A Regressor's Guide to Hunting in the Academy

Ch. 11



Chapter 11

The morning after Amecitia’s act of insubordination, at five o’clock-still dead night-her alarm shrilled through the dormitory private room.

“Ngh...”

Groggy, she dragged herself up, raked a comb through her hair, and changed into loose training clothes. Outside the window the world was black; she wondered if she’d even slept.

“Damned professor...”

She muttered, recalling the forfeit he’d extracted yesterday.

[Switch your major to demonology.]

[...Yes, sir?!]

[First step: tomorrow 5 a.m. Meet me at the training yard.]

He’d dropped his ultimatum and walked off. Because she herself had proposed the “anything-goes” duel clause, Amecitia had no choice; she trudged to the yard.

A cold wind blew as the first hint of dawn crept up. A lone man was already running the circuit-thud, thud-each footfall sending a dull vibration through the ground.

‘Huh... he’s actually pretty built.’

He wore the same academy-issue tracksuit, only in black-the professor version.
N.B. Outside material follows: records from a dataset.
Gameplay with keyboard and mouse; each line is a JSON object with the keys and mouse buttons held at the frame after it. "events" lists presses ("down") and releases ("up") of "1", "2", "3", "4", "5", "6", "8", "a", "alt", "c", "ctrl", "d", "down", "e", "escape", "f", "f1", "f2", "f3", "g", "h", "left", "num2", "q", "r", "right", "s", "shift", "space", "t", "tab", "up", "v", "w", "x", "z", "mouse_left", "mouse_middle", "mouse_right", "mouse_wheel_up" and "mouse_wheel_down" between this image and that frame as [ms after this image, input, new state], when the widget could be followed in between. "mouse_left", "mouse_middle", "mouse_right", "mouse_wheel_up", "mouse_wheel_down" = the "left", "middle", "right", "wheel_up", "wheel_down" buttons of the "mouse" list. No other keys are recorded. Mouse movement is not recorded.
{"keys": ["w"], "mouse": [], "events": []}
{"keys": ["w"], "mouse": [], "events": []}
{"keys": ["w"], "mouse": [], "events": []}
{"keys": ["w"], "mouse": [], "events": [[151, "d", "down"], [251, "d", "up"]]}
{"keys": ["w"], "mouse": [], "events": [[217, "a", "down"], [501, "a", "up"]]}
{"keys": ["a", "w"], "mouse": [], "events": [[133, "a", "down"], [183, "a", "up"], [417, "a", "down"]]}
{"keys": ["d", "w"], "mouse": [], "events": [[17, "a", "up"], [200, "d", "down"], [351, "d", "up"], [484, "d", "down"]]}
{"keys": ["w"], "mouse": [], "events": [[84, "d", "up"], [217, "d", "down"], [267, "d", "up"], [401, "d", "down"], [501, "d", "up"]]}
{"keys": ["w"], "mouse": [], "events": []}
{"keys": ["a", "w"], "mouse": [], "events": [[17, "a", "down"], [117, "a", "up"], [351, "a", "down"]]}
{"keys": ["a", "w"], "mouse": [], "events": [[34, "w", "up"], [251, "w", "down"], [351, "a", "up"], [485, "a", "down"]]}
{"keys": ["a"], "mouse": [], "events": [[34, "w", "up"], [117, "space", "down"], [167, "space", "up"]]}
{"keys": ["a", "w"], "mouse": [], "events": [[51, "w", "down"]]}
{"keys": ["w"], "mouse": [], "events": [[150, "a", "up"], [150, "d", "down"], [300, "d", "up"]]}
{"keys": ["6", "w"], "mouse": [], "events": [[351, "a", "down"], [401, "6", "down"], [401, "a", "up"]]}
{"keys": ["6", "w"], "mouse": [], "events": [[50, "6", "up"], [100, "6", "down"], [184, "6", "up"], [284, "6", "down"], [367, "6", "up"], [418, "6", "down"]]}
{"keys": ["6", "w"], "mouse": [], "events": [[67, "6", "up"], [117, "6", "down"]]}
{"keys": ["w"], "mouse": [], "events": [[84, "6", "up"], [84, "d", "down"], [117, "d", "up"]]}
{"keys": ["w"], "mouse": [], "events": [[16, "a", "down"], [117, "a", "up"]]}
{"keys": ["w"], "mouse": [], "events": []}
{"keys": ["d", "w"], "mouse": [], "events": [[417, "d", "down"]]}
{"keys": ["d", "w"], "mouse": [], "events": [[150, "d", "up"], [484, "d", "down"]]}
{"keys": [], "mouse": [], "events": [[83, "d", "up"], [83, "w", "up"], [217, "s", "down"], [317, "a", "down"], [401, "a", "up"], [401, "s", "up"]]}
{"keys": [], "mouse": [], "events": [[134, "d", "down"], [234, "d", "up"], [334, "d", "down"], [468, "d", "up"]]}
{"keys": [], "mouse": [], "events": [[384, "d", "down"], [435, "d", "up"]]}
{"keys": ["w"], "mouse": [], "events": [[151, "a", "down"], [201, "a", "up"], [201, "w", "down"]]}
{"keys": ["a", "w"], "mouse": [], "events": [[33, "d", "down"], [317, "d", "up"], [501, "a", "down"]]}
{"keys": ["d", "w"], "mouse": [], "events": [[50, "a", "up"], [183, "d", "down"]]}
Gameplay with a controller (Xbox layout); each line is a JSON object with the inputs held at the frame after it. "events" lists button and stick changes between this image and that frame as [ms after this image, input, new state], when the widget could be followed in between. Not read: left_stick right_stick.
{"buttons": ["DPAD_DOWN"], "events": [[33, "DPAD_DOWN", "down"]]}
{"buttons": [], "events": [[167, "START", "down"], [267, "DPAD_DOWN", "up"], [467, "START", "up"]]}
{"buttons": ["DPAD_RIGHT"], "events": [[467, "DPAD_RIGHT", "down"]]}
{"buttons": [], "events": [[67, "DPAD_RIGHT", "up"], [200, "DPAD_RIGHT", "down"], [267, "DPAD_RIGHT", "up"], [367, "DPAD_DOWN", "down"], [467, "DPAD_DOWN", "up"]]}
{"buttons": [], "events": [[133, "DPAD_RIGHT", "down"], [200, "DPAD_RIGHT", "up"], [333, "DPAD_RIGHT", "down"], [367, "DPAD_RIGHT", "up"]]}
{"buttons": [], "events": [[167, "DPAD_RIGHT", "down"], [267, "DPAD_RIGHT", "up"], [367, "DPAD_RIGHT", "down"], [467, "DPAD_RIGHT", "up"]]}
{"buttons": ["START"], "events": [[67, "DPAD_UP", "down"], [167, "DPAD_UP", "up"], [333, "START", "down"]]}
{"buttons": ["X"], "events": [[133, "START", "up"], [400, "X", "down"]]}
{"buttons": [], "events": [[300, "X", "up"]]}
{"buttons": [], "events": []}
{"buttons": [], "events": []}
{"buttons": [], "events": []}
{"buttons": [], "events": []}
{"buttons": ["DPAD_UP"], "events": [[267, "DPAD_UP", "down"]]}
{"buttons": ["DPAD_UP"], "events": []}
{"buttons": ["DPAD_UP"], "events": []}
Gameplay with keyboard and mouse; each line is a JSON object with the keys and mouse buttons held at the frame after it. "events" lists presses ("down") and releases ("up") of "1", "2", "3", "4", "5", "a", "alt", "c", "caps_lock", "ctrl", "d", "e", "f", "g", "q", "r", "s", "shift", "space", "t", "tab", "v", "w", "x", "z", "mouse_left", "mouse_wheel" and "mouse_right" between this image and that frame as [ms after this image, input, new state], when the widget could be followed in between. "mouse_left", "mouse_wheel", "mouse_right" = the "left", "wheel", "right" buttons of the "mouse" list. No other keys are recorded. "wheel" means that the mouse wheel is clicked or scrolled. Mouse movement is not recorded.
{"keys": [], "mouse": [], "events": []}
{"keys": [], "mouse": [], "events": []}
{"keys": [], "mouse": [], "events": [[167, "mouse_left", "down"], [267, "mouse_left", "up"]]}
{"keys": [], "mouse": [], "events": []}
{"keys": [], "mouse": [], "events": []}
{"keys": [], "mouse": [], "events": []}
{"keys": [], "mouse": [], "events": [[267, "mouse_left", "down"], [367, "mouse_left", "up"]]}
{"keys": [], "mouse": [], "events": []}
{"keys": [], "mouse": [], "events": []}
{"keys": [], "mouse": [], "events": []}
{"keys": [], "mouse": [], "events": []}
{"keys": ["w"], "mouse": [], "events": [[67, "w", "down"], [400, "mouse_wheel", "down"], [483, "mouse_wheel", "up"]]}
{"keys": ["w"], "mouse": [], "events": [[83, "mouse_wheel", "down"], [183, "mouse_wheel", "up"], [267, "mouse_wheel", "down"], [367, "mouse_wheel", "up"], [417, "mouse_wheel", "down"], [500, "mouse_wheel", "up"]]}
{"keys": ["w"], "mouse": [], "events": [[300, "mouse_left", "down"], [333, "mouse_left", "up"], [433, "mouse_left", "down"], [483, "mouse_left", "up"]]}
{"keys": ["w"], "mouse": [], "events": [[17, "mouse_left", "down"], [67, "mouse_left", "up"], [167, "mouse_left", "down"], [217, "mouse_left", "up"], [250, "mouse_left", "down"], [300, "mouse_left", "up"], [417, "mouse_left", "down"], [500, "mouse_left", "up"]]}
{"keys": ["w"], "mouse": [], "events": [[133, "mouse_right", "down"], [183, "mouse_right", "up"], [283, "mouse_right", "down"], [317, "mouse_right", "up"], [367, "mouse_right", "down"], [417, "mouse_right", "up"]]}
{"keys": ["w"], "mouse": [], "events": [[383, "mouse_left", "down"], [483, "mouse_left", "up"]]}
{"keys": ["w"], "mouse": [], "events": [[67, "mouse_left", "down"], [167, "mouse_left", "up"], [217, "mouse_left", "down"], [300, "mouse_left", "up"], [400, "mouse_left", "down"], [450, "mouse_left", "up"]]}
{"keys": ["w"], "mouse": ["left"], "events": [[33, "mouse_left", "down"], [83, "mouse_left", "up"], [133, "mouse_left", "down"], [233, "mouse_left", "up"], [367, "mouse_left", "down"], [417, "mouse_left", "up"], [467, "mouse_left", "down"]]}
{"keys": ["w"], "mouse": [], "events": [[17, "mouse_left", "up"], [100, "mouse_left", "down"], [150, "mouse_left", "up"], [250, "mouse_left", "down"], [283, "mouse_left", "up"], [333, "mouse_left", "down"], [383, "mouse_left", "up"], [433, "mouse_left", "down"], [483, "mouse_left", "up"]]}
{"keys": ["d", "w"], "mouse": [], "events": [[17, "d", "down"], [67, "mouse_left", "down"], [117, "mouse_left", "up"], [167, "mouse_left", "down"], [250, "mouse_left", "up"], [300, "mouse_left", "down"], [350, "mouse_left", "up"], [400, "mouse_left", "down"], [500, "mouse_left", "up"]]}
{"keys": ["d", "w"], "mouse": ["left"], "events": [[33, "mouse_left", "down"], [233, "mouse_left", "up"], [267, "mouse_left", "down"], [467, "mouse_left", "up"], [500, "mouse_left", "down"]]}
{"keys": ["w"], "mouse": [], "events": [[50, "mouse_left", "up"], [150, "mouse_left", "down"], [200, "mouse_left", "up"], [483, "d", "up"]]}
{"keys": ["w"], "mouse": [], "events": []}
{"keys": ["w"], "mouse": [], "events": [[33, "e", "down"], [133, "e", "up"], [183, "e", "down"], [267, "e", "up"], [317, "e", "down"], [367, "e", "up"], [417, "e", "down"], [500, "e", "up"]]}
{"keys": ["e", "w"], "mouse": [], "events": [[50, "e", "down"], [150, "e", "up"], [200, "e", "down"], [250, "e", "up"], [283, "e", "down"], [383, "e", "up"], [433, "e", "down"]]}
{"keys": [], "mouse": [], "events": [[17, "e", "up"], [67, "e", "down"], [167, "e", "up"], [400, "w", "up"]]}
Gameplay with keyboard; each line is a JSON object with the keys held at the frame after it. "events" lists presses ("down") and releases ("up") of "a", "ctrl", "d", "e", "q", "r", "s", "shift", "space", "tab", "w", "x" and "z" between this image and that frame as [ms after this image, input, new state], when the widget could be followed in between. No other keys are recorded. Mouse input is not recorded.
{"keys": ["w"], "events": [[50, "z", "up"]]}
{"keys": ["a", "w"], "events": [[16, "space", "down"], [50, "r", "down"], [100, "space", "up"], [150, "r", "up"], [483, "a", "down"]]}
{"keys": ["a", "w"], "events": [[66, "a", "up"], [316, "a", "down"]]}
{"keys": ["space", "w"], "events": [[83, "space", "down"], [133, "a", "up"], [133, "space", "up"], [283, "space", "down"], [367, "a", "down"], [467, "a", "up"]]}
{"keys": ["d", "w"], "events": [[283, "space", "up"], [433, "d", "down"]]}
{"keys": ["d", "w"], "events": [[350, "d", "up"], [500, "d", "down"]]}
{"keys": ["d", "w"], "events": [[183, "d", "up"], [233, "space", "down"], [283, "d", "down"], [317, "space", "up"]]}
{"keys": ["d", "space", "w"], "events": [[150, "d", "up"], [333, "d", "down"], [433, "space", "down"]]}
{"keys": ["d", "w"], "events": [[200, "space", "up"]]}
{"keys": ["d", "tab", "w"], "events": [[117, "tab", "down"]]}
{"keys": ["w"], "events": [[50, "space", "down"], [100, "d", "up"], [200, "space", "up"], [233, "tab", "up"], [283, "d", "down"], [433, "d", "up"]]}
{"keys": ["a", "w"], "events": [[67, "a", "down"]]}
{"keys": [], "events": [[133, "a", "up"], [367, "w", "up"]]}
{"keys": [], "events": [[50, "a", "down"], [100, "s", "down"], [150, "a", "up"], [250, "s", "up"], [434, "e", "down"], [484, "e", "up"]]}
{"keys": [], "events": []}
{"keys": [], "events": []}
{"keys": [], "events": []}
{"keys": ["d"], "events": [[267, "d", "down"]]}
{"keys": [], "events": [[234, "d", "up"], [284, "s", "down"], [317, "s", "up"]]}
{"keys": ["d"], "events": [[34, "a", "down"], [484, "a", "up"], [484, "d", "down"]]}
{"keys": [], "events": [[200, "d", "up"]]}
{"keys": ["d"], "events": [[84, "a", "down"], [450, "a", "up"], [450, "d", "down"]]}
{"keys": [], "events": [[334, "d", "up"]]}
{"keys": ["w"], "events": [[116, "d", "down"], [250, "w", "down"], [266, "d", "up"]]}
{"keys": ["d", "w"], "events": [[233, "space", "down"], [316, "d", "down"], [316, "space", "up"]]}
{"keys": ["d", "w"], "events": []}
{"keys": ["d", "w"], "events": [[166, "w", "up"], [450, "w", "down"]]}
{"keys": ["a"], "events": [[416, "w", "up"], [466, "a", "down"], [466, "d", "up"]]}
Between the sleeves she glimpsed scarred forearms and a ridged abdomen. He looked far sturdier than she’d imagined.

‘So the clothes just hide it.’

Yesterday’s bravado suddenly felt mortifying. She’d picked a frontal fight with that?

“You’re up early, Amecitia.”

Spotting her, Henrik slowed to a walk.

“You ordered me here, Professor. I lost the duel, after all...”

The 5 a.m. summons and the tracksuit told her exactly what he intended.

“Never thought I’d be sprinting the yard, though,” she added under her breath.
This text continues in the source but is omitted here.